Dataset entries:
————————

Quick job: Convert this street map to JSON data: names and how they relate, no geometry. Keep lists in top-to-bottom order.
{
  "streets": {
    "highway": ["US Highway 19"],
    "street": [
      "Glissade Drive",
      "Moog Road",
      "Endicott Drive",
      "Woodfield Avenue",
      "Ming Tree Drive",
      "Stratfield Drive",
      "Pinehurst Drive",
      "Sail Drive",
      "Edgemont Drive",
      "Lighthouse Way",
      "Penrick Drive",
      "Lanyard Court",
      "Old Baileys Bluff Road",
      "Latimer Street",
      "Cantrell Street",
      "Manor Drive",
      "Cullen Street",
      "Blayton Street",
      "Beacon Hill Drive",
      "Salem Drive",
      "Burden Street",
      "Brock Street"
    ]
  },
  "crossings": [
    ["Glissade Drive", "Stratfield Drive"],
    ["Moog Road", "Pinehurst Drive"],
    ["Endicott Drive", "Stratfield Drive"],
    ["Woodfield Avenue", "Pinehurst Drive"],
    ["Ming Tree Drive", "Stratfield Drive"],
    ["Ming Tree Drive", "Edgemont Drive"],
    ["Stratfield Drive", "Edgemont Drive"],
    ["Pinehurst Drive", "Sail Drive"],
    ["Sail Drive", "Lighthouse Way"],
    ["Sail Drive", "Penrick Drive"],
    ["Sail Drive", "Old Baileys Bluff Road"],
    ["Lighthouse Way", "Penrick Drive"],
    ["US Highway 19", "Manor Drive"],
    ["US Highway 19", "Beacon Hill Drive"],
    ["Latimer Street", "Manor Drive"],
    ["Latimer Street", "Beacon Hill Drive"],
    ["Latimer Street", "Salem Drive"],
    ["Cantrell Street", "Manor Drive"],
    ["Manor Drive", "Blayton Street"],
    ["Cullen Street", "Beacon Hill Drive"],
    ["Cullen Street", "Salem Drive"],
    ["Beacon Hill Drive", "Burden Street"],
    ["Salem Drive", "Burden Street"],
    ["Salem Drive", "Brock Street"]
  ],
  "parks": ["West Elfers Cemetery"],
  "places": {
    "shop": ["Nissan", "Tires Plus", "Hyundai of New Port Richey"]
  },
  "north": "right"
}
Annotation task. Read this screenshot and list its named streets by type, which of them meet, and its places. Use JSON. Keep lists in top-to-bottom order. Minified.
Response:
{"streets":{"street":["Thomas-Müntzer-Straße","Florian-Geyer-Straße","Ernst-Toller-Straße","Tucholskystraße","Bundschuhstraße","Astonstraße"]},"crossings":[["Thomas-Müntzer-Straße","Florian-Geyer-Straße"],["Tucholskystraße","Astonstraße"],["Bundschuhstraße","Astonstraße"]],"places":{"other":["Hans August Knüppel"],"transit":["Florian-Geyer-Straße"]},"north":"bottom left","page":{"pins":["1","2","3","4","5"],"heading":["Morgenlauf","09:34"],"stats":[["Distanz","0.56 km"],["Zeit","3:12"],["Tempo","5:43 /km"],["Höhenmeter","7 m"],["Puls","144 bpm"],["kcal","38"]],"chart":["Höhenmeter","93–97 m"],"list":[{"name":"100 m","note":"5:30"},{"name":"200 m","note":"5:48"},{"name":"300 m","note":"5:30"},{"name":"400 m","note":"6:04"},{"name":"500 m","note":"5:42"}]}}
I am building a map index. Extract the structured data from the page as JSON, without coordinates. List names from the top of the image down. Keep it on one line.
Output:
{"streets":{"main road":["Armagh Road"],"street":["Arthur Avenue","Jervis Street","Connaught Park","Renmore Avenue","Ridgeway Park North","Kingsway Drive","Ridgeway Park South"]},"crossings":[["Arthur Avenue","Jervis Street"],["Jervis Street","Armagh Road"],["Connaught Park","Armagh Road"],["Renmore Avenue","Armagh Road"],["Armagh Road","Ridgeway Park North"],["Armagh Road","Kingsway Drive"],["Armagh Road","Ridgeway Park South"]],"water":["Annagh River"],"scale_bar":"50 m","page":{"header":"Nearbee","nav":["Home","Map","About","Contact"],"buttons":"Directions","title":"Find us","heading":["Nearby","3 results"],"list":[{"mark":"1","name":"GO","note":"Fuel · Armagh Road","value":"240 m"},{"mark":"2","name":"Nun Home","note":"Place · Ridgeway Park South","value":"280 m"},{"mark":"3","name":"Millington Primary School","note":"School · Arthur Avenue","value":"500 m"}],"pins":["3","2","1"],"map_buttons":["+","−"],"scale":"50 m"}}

————————

Problem:
From the first line to the last, repeat the records exactly.

Completed exercise:
Quick job: Convert this street map to JSON data: names and how they relate, no geometry. Keep lists in top-to-bottom order.
{
  "streets": {
    "highway": ["US Highway 19"],
    "street": [
      "Glissade Drive",
      "Moog Road",
      "Endicott Drive",
      "Woodfield Avenue",
      "Ming Tree Drive",
      "Stratfield Drive",
      "Pinehurst Drive",
      "Sail Drive",
      "Edgemont Drive",
      "Lighthouse Way",
      "Penrick Drive",
      "Lanyard Court",
      "Old Baileys Bluff Road",
      "Latimer Street",
      "Cantrell Street",
      "Manor Drive",
      "Cullen Street",
      "Blayton Street",
      "Beacon Hill Drive",
      "Salem Drive",
      "Burden Street",
      "Brock Street"
    ]
  },
  "crossings": [
    ["Glissade Drive", "Stratfield Drive"],
    ["Moog Road", "Pinehurst Drive"],
    ["Endicott Drive", "Stratfield Drive"],
    ["Woodfield Avenue", "Pinehurst Drive"],
    ["Ming Tree Drive", "Stratfield Drive"],
    ["Ming Tree Drive", "Edgemont Drive"],
    ["Stratfield Drive", "Edgemont Drive"],
    ["Pinehurst Drive", "Sail Drive"],
    ["Sail Drive", "Lighthouse Way"],
    ["Sail Drive", "Penrick Drive"],
    ["Sail Drive", "Old Baileys Bluff Road"],
    ["Lighthouse Way", "Penrick Drive"],
    ["US Highway 19", "Manor Drive"],
    ["US Highway 19", "Beacon Hill Drive"],
    ["Latimer Street", "Manor Drive"],
    ["Latimer Street", "Beacon Hill Drive"],
    ["Latimer Street", "Salem Drive"],
    ["Cantrell Street", "Manor Drive"],
    ["Manor Drive", "Blayton Street"],
    ["Cullen Street", "Beacon Hill Drive"],
    ["Cullen Street", "Salem Drive"],
    ["Beacon Hill Drive", "Burden Street"],
    ["Salem Drive", "Burden Street"],
    ["Salem Drive", "Brock Street"]
  ],
  "parks": ["West Elfers Cemetery"],
  "places": {
    "shop": ["Nissan", "Tires Plus", "Hyundai of New Port Richey"]
  },
  "north": "right"
}
Annotation task. Read this screenshot and list its named streets by type, which of them meet, and its places. Use JSON. Keep lists in top-to-bottom order. Minified.
Response:
{"streets":{"street":["Thomas-Müntzer-Straße","Florian-Geyer-Straße","Ernst-Toller-Straße","Tucholskystraße","Bundschuhstraße","Astonstraße"]},"crossings":[["Thomas-Müntzer-Straße","Florian-Geyer-Straße"],["Tucholskystraße","Astonstraße"],["Bundschuhstraße","Astonstraße"]],"places":{"other":["Hans August Knüppel"],"transit":["Florian-Geyer-Straße"]},"north":"bottom left","page":{"pins":["1","2","3","4","5"],"heading":["Morgenlauf","09:34"],"stats":[["Distanz","0.56 km"],["Zeit","3:12"],["Tempo","5:43 /km"],["Höhenmeter","7 m"],["Puls","144 bpm"],["kcal","38"]],"chart":["Höhenmeter","93–97 m"],"list":[{"name":"100 m","note":"5:30"},{"name":"200 m","note":"5:48"},{"name":"300 m","note":"5:30"},{"name":"400 m","note":"6:04"},{"name":"500 m","note":"5:42"}]}}
I am building a map index. Extract the structured data from the page as JSON, without coordinates. List names from the top of the image down. Keep it on one line.
Output:
{"streets":{"main road":["Armagh Road"],"street":["Arthur Avenue","Jervis Street","Connaught Park","Renmore Avenue","Ridgeway Park North","Kingsway Drive","Ridgeway Park South"]},"crossings":[["Arthur Avenue","Jervis Street"],["Jervis Street","Armagh Road"],["Connaught Park","Armagh Road"],["Renmore Avenue","Armagh Road"],["Armagh Road","Ridgeway Park North"],["Armagh Road","Kingsway Drive"],["Armagh Road","Ridgeway Park South"]],"water":["Annagh River"],"scale_bar":"50 m","page":{"header":"Nearbee","nav":["Home","Map","About","Contact"],"buttons":"Directions","title":"Find us","heading":["Nearby","3 results"],"list":[{"mark":"1","name":"GO","note":"Fuel · Armagh Road","value":"240 m"},{"mark":"2","name":"Nun Home","note":"Place · Ridgeway Park South","value":"280 m"},{"mark":"3","name":"Millington Primary School","note":"School · Arthur Avenue","value":"500 m"}],"pins":["3","2","1"],"map_buttons":["+","−"],"scale":"50 m"}}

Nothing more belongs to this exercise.